Habr AI→ original

Claude Code and Subagents Cut Legacy Project Rewrite from Three Months to One Week

The author compared two equally heavy Go refactorings: a year ago, he spent three months in Cursor breaking down a 2000-line main.go monolith, and now…

AI-processed from Habr AI; edited by Hamidun News
Claude Code and Subagents Cut Legacy Project Rewrite from Three Months to One Week
Source: Habr AI. Collage: Hamidun News.
◐ Listen to article

The difference between three months and one week in this story is explained not by the fact that models suddenly started writing perfect code, but by the fact that the author stopped using AI as a smart autocomplete and turned it into a full-fledged engineering pipeline. Using two Go-projects of the same scale as an example, he shows: when legacy is refactored manually and intuitively, speed is limited by chaos; when the model has roles, procedures, review, and a testing loop, monolith rewriting accelerates exponentially. A year ago, the starting point was familiar technical debt after an MVP.

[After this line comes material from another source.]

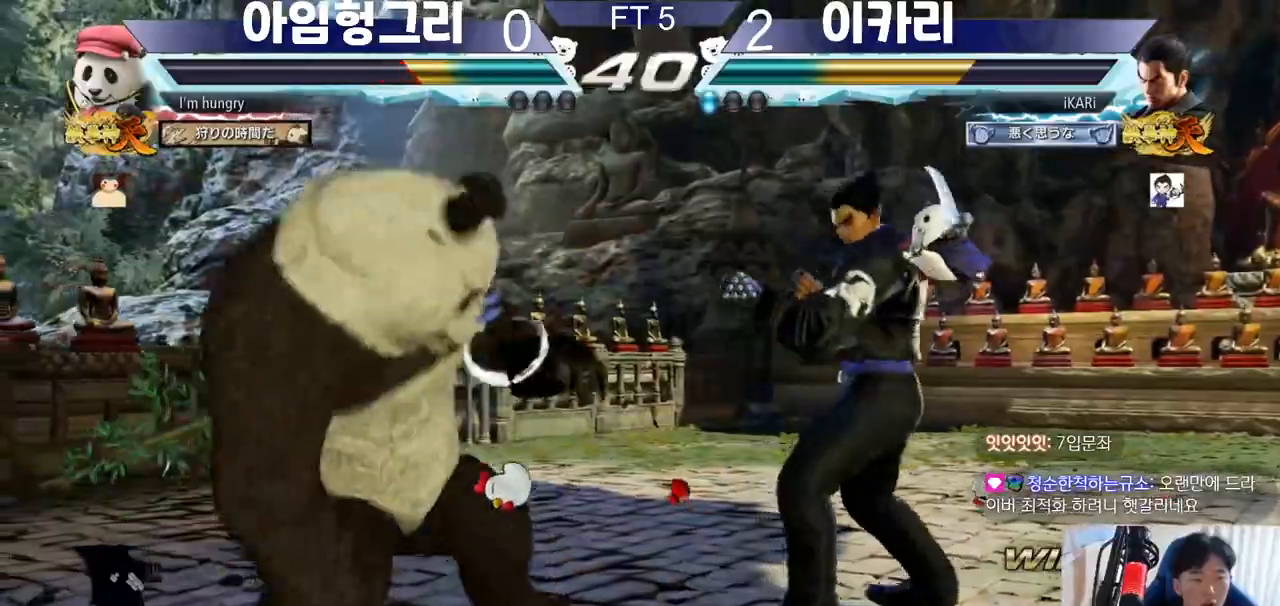
{"buttons": [], "left_stick": "center", "events": [[17, "TRIANGLE", "up"], [50, "left_stick", "center"]]}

The project had one main.go of approximately two thousand lines, where business logic, configuration, HTTP handlers, database operations, and other supporting code were mixed together in one place. Such a structure can survive the early product launch, but doesn't scale well: any change causes side effects, code is difficult to divide into zones of responsibility, and tests become additional pain rather than support.

The author recalls that back then he was pulling the system into normal architecture piece by piece, with homemade tests and constant manual re-verification. He did the first refactoring in Cursor and spent about three months on it. It was a careful, almost surgical process: extract one block, check if behavior broke, then move to the next.

A recent project of similar scale yielded very different results. The author took Claude Code, Opus model, connected three reviewer sub-agents, and built around them approximately thirty skills — repeatable scenarios for typical operations. As a result, rewriting took a week, with a significant portion of that time not spent on code migration itself, but on the BDD layer on top of the implementation.

By his estimate, without godog scenarios the task could fit into approximately three days. The essence of the article is not that one specific tool proved stronger than another, but that the author changed his way of working. He contrasts his practice with popular advice from the series "give the neural network a good prompt and wait for the result."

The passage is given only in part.